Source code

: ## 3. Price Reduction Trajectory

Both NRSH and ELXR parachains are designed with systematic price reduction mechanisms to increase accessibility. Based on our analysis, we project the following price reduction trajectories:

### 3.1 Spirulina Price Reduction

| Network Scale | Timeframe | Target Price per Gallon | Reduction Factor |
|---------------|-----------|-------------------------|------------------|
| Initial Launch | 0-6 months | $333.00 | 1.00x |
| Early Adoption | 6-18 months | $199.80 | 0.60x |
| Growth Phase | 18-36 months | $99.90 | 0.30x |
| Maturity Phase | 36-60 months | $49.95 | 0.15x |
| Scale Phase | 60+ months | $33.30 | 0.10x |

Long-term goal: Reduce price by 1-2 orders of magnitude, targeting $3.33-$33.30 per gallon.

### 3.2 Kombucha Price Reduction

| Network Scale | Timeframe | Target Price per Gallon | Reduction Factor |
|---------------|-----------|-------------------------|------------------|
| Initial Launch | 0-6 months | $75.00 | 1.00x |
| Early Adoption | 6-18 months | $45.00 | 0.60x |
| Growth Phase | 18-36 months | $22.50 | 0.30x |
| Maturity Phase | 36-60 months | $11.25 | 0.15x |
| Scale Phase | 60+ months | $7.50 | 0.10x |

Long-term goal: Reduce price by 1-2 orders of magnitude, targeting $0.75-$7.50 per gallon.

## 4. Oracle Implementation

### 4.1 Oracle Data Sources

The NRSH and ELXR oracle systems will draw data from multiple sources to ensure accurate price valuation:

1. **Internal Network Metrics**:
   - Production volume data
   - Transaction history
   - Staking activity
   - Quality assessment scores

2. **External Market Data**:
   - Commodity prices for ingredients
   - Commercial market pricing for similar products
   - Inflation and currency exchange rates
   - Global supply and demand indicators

• • •

In full and without error, transcribe each of the entries.

**Answer box**
Source code

: ## 3. Price Reduction Trajectory

Both NRSH and ELXR parachains are designed with systematic price reduction mechanisms to increase accessibility. Based on our analysis, we project the following price reduction trajectories:

### 3.1 Spirulina Price Reduction

| Network Scale | Timeframe | Target Price per Gallon | Reduction Factor |
|---------------|-----------|-------------------------|------------------|
| Initial Launch | 0-6 months | $333.00 | 1.00x |
| Early Adoption | 6-18 months | $199.80 | 0.60x |
| Growth Phase | 18-36 months | $99.90 | 0.30x |
| Maturity Phase | 36-60 months | $49.95 | 0.15x |
| Scale Phase | 60+ months | $33.30 | 0.10x |

Long-term goal: Reduce price by 1-2 orders of magnitude, targeting $3.33-$33.30 per gallon.

### 3.2 Kombucha Price Reduction

| Network Scale | Timeframe | Target Price per Gallon | Reduction Factor |
|---------------|-----------|-------------------------|------------------|
| Initial Launch | 0-6 months | $75.00 | 1.00x |
| Early Adoption | 6-18 months | $45.00 | 0.60x |
| Growth Phase | 18-36 months | $22.50 | 0.30x |
| Maturity Phase | 36-60 months | $11.25 | 0.15x |
| Scale Phase | 60+ months | $7.50 | 0.10x |

Long-term goal: Reduce price by 1-2 orders of magnitude, targeting $0.75-$7.50 per gallon.

## 4. Oracle Implementation

### 4.1 Oracle Data Sources

The NRSH and ELXR oracle systems will draw data from multiple sources to ensure accurate price valuation:

1. **Internal Network Metrics**:
   - Production volume data
   - Transaction history
   - Staking activity
   - Quality assessment scores

2. **External Market Data**:
   - Commodity prices for ingredients
   - Commercial market pricing for similar products
   - Inflation and currency exchange rates
   - Global supply and demand indicators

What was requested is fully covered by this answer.